Cinema

Documentário com notas de rodapé

Indicado ao Oscar 2025, "Trilha sonora para um golpe de estado" mistura jazz com nomes da política internacional nos anos 1960

TEXTO Marcelo Abreu

07 de Março de 2025

Documentário de Johan Grimonprez mostra como os Estados Unidos usou o jazz em sua política externa

Documentário de Johan Grimonprez mostra como os Estados Unidos usou o jazz em sua política externa

Foto Divulgação

Poucas vezes um documentário demandou tanto de seus espectadores. Trilha sonora para um golpe de estado (produção belga, holandesa e francesa), de Johan Grimonprez, tem como proposta retraçar os anos que marcaram o auge do processo de descolonização na África, focando sobretudo no caso do Congo Belga (depois chamado de Zaire, hoje República Democrática do Congo). Para  contar a história, recorre a dezenas de trechos de cinejornais e filmes da época e mistura tudo com imagens de músicos de jazz, gênero musical que vivia anos de ouro entre as décadas de 1950 e 1960.

O resultado disso é um filme picotado, com uma montagem rápida que vai misturando Patrice Lumumba, líder da independência congolesa, com o trompetista Louis Armstrong, o líder soviético Nikita Khrushchov com o saxofonista John Coltrane, o ativista negro norte-americano Malcolm X com o presidente Dwight Eisenhower, numa grande salada de discursos, entrevistas e apresentações musicais. É interessante como um ágil e esperto exercício de montagem. Mas no meio da barafunda de imagens e sons, fica escondida a discussão de fundo, e acaba sendo confusa a crítica ao imperialismo europeu e norte-americano na África.

Esteticamente, é um filme realmente complexo. Primeiro porque é falado em pelo mens quatro línguas principais: além de francês e do holandês (as línguas dos colonizadores belgas), também há farto material em inglês e em russo. Cada fala é ilustrada na tela com os seguintes elementos: a transcrição do que é dito para o inglês, a identificação do entrevistado, a data do registro visual, o nome da música de jazz que está tocando simultaneamente, a legenda de tudo isso com tradução em português. E, acreditem, são exibidas até citações bibliográficas contendo títulos de livros, autores e páginas de onde informações foram retiradas, igualzinho a uma página de livro impresso. Considerando o ritmo em que surgem e desaparecem todos esses elementos, acompanhar o filme vira um exercício mental para a plateia. E isso tudo tem a duração de duas horas 20 minutos.

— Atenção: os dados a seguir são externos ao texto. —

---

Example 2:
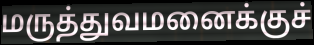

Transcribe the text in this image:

மருத்துவமனைக்குச்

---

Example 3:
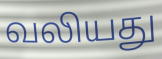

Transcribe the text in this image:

வலியது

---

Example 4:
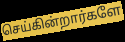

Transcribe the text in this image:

செய்கின்றார்களே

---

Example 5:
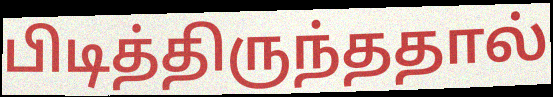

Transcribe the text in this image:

பிடித்திருந்ததால்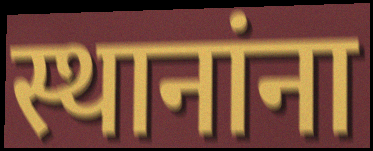
स्थानांनाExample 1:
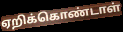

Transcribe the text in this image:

ஏறிக்கொண்டாள்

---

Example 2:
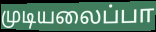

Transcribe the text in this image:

முடியலைப்பா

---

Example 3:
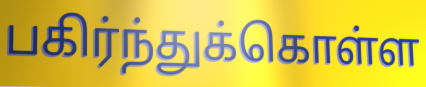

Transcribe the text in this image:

பகிர்ந்துக்கொள்ள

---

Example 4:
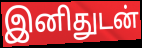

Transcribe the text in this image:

இனிதுடன்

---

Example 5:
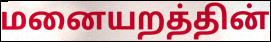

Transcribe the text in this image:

மனையறத்தின்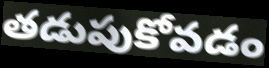
తడుపుకోవడం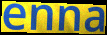
enna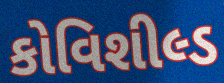
કોવિશીલ્ડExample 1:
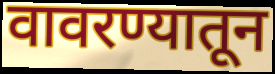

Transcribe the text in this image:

वावरण्यातून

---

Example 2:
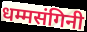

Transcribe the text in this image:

धम्मसंगिनी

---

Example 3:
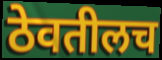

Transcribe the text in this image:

ठेवतीलच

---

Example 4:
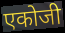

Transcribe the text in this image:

एकोजी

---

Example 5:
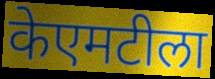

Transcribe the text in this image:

केएमटीला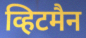
व्हिटमैन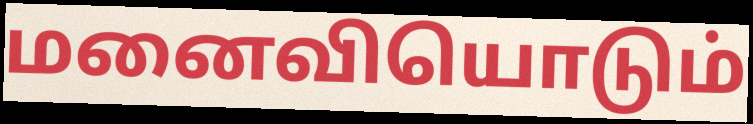
மனைவியொடும்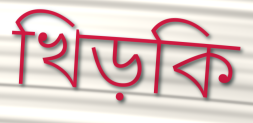
খিড়কিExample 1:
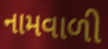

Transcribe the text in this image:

નામવાળી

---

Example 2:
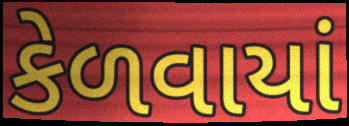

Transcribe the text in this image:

કેળવાયાં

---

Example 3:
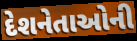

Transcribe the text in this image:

દેશનેતાઓની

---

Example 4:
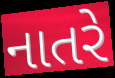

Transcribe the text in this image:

નાતરે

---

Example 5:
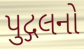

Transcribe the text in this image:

પુદ્ગલનો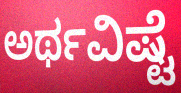
ಅರ್ಥವಿಷ್ಟೆ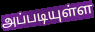
அப்படியுள்ள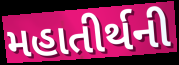
મહાતીર્થની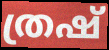
ത്രഷ്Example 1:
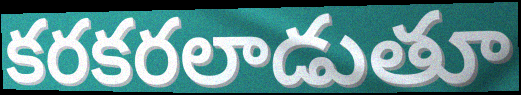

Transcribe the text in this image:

కరకరలాడుతూ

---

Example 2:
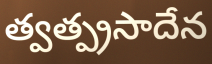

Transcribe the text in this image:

త్వత్ప్రసాదేన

Sabe-se que não existe edição de imagens sem um bom grau de manipulação. É inerente ao meio visual. Mas Trilha sonora para um golpe de estado eleva isso ao extremo. Seu ritmo intenso e sua duração impedem uma reflexão crítica do que está sendo exposto na tese do filme. Como num videoclipe alucinado, o espectador pula e galho em galho sem tempo de analisar melhor os “vilões” da história (Eisenhower, a CIA, os belgas com seu rei Balduíno, o secretário-geral da ONU, Dag Hammarskjöld, entre outros) ou os “mocinhos” (Patrice Lumumba e o presidente Kwame Nkrumah, de Gana). Nikita Khrushchov entra mais como um bufão folclórico (o que ele era, em parte) mas não tem seu papel devidamente esclarecido. Aliás, o papel soviético no processo de descolonização não sofre maiores críticas.

Talvez o mais injusto no filme seja o tratamento dispensado aos nomes do jazz que entram de gaiatos na confusão da montagem. Louis Armstrong acaba retratado apenas como uma peça no jogo da propaganda norte-americana no Congo e na África em geral. O trompetista Dizzy Gillespie é usado para ilustrar questões políticas, talvez sem ter esse envolvimento todo com o tema. O baterista Max Roach é citado mas não fica muito claro qual sua participação, além de um protesto em defesa de Lumumba durante uma Assembleia Geral da ONU, em 1961.

Apesar de toda a confusão, o filme é uma oportunidade para ver imagens das cantoras Abbey Lincoln e Nina Simone (norte-americanas) e Miriam Makeba (sul-africana), do pianista e bandleader Duke Ellington, da trombonista Melba Liston, entre vários outros grandes nomes do jazz. Todos antológicos na história da música. Pena que, ao forçar a relação entre música e ativismo, o filme não se detém em nada e se torna apenas uma colossal colagem de música e política, às vezes cansativa e pouco esclarecedora para os não iniciados no assunto. Trilha sonora para um golpe de estado foi indicado ao Oscar 2025 de melhor documentário em longa-metragem e ganhou Prêmio Especial do Júri para Inovação Cinematográfica no Festival de Sundance, nos Estados Unidos.